You won’t be blown over by noise in the long, open corridor that houses Kalkulerbar, but the volume could do with going down a notch. Beer, drink and shots are cheap, crisps are free, and while the bar doesn’t lend itself to a raucous or drunken party, it gives you the chance to sit at a table with friends and play games or enjoy a chat. Or you can just swing by and have a few shots with friends before hitting the next Friday bar.
Because, as the bar’s makeshift and temporary style in lobby shows, it’s not necessarily here you want to spend your whole Friday evening. It’s more of a place to stop by. When we were there, there was also a huge party in the Mathematics Canteen, which certainly contributed to the atmosphere. Kalkulerbar is located between other Friday bars, and people are regularly strolling through the bar, but mostly on their way home from class or on their way to something completely different.
The bar itself consists of a table set up for the occasion flanked by 20 crates of lukewarm beer, two fridges, two speakers and a couple of milk crates with spirits and snacks. There are no big gestures here, but that seems to suit the guests who are planted in their own groups at the various tables. Most of these groups are engrossed in games, and the music volume makes it possible to hold a conversation.
What do the regulars say?
Jens Trolle is studying mathematics-economics.

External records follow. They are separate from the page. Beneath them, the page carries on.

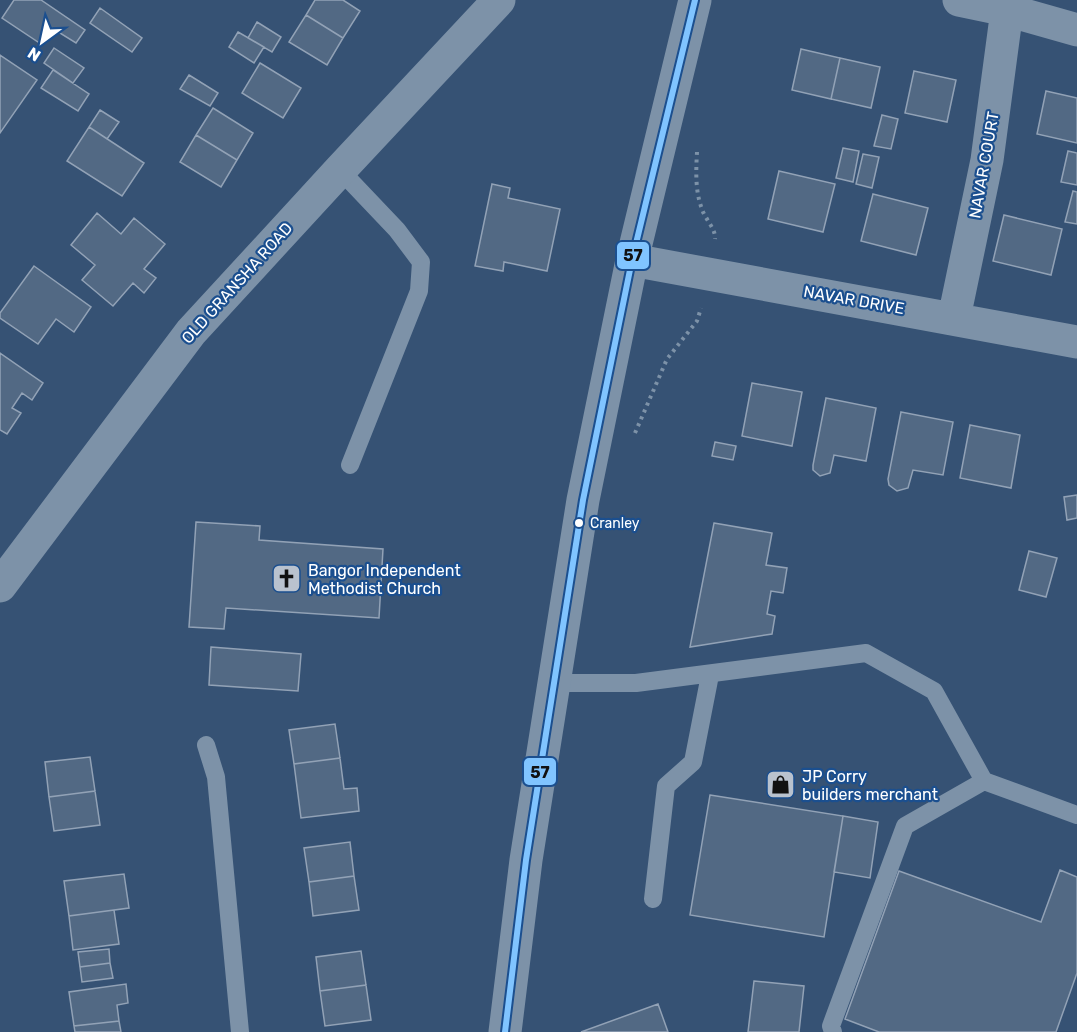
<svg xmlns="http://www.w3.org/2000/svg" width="1077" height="1032" font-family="Rubik,sans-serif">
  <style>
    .building { fill: #526984; stroke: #92a2b6; stroke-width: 1.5 }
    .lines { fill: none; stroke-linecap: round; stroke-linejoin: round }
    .path { stroke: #7d92a8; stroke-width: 4; stroke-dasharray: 3 4.5; stroke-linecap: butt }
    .service { stroke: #7d92a8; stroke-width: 18 }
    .minor { stroke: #7d92a8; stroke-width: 33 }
    .tertiary { stroke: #7d92a8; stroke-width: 33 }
    .bus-1-casing { stroke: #1b4f8f; stroke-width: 10 }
    .bus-1 { stroke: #80c4ff; stroke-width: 6 }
    .bus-dot { fill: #fff; stroke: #1b4f8f; stroke-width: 2 }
    .labels { text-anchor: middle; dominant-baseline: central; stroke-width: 4.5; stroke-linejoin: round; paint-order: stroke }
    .bus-label { font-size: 14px; fill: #fff; stroke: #1b4f8f; text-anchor: start }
    .street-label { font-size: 16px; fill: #fff; stroke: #1b4f8f }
    .poi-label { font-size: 16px; fill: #fff; stroke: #1b4f8f; text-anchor: start }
    .line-badge { stroke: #1b4f8f; stroke-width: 2 }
    .pale-badge-label { font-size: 16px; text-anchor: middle; font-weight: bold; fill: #111 }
  </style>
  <rect width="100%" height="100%" fill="#365274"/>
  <!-- building -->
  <path class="building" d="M14,0H41L85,30L76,43L52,28L41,44L2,18Z
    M315,0H343L360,11L343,38L306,15Z
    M100,8L142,38L132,52L90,23Z
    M306,15L343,38L327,65L289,42Z
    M257,22L281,37L272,52L248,38Z
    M238,32L264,47L254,63L229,47Z
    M54,48L84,68L73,83L44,63Z
    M801,49L840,58L831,99L792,90Z
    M0,55L37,80L0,133Z
    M840,58L880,67L871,108L831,99Z
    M260,63L301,88L283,118L242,93Z
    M53,70L89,94L78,111L41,88Z
    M914,71L956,80L947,122L905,113Z
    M189,75L218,93L210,106L180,89Z
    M1046,91L1077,98V143L1037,134Z
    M213,108L253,133L237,160L196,135Z
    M100,110L119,122L107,139L89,127Z
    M882,115L898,119L891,149L874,146Z
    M89,127L144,163L122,196L67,161Z
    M196,135L237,160L221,187L180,162Z
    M843,148L859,151L853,182L836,178Z
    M1068,151L1077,153V185L1061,182Z
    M863,154L879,157L872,188L856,184Z
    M779,171L835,184L823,232L768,219Z
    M492,184L510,188L508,198L560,209L547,271L504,262L503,271L475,266Z
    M1073,191L1077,192V224L1065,222Z
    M873,194L928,208L916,255L861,241Z
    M97,213L121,234L134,218L165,244L144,269L156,278L144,293L133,283L113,306L82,280L95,265L71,245Z
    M1004,215L1062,229L1051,275L993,261Z
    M34,266L91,307L74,332L56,319L38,344L0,318V313Z
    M0,353L43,383L32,400L22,393L12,408L21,413L7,434L0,430Z
    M752,383L802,392L792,446L742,436Z
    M826,398L876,408L866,461L834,455L830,473L820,476L813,470V465Z
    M901,412L953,422L943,475L913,470L908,488L897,491L889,485L888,479Z
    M970,425L1020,435L1011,488L960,478Z
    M715,442L736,446L733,460L712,456Z
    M1077,495V518L1067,520L1064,497Z
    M196,522L260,526L259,540L383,549L379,618L226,608L224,629L189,627Z
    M714,523L772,533L766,565L787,568L783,593L771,591L767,614L775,616L772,634L690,647Z
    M1029,551L1057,558L1046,597L1019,590Z
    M211,647L301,654L298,691L209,685Z
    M335,724L340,758L294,764L289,730Z
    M90,757L95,791L49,797L45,762Z
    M340,758L344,789L357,788L359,811L301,818L294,764Z
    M95,791L100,825L54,831L49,797Z
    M710,795L843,816L824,937L690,915Z
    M843,816L878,822L870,878L834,872Z
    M350,842L354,876L309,882L304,848Z
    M1060,870L1077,877V973L1056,1032H879L845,1019L899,871L1041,922Z
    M124,874L129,908L69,916L64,881Z
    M354,876L359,910L313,916L309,882Z
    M114,910L119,944L73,950L69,916Z
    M109,949L110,963L80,967L78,952Z
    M361,951L366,985L320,991L316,957Z
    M110,963L113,978L82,982L80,967Z
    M754,981L804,986L799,1032H748Z
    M126,984L128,1003L117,1005L119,1021L74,1026L69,992Z
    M366,985L371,1020L325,1026L320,991Z
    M658,1004L668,1032H581Z
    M119,1021L121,1032H75L74,1026Z"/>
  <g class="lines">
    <!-- path -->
    <path class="path" d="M697,152C696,171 695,191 702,209C705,219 716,229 715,239
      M635,433L667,359L697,321L701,308"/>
    <!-- service -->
    <path class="service" d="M340,170L397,230L421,262L419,291L350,465
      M554,683H636L866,653L934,691L984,781L1077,815
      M206,745L216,777L240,1032
      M653,899L666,786L693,762L710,675
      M833,1032L831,1026L905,826L984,781"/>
    <!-- minor -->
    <path class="minor" d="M959,0L1007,10L1077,30
      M632,260L1077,342
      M954,318L987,160L1007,10
      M0,586L191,332L340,170L499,0"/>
    <!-- tertiary -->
    <path class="tertiary" d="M505,1032L526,860L583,500L632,260L695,0"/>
    <defs>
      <path id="bus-1" d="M505,1032L526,860L583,500L632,260L695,0"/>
    </defs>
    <!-- bus-1 casing -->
    <use href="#bus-1" class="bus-1-casing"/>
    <!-- bus-1 -->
    <use href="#bus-1" class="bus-1"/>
  </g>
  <!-- icons -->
  <defs>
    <symbol id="church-square" viewBox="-11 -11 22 22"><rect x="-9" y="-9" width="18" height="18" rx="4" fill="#b9c2ce" stroke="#1b4f8f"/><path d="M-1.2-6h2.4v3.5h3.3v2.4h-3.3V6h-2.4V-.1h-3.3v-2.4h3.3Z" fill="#111"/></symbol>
    <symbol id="shop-square" viewBox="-11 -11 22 22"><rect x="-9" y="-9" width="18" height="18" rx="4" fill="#b9c2ce" stroke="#1b4f8f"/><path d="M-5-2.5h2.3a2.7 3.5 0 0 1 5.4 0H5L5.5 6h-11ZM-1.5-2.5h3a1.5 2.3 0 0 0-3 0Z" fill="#111"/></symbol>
  </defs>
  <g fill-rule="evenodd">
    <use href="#church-square" x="270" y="562" width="33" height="33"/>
    <use href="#shop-square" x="764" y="768" width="33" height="33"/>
  </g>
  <!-- markers -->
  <circle class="bus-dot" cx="579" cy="523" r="5"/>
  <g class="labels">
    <!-- bus labels -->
    <g class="bus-label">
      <text x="590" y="523">Cranley</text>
    </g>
    <!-- street labels -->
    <g class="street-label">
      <text transform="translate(984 165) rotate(-80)">NAVAR COURT</text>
      <text transform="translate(237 283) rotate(-48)">OLD GRANSHA ROAD</text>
      <text transform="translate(854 300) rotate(10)">NAVAR DRIVE</text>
    </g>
    <!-- poi labels -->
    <g class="poi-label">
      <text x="308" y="570">Bangor Independent<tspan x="308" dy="18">Methodist Church</tspan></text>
      <text x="802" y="776">JP Corry<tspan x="802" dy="18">builders merchant</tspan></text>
    </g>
  </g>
  <g class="line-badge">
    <rect x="616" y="241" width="34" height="29" rx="6" fill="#80c4ff"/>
    <rect x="523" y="757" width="34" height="29" rx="6" fill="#80c4ff"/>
  </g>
  <g class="pale-badge-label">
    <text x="633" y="261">57</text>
    <text x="540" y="778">57</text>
  </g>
  <!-- north arrow -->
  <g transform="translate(42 42) rotate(213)" stroke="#1b4f8f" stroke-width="4.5" paint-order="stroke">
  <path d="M0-4.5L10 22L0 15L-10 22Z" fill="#ffffff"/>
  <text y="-9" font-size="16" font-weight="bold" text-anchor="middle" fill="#ffffff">N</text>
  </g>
</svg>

“I think it’s okay. There are lots of people I know. But I also know people on other degree programmes, so I don’t usually sit here for ages. I often come along at 16:00, see people and then go again. Once people have had dinner, it usually livens up a bit, with fairly loud music but without a dance floor or anything like that,” he says.
What does the bar say?
Asbjørn Holk Thomsen is studying statistics.
”It’s usually pretty full from when we open at 15:00 to when we close at 22:00. It’s a very quiet, chill bar. You can sit and play board games, and it’s not like a wild party. But, on the other hand, there are cheap shots. We are not the final stop on a night out in town, but we are a good place to start.”
“We would like to move over to MatLab, because they don’t have so many people walking through. It could be great to have our own room,” he says.
HOW WE WORK:
We send out two reviewers who start by hanging out in the bar for a while without making themselves known in order to get an impression of the atmosphere in the bar and facilities.
As a Friday Bar typically evolves from afternoon to evening, we make ourselves known and talk to guests and volunteers to get an impression of how the bar usually changes and what sort of mood the bar is hoping to achieve.
We don’t grade on a scale. The Friday Bars at AU are very different, so it can be difficult to compare and judge using the same criteria. Instead, we summarise our review in plus and minus sections.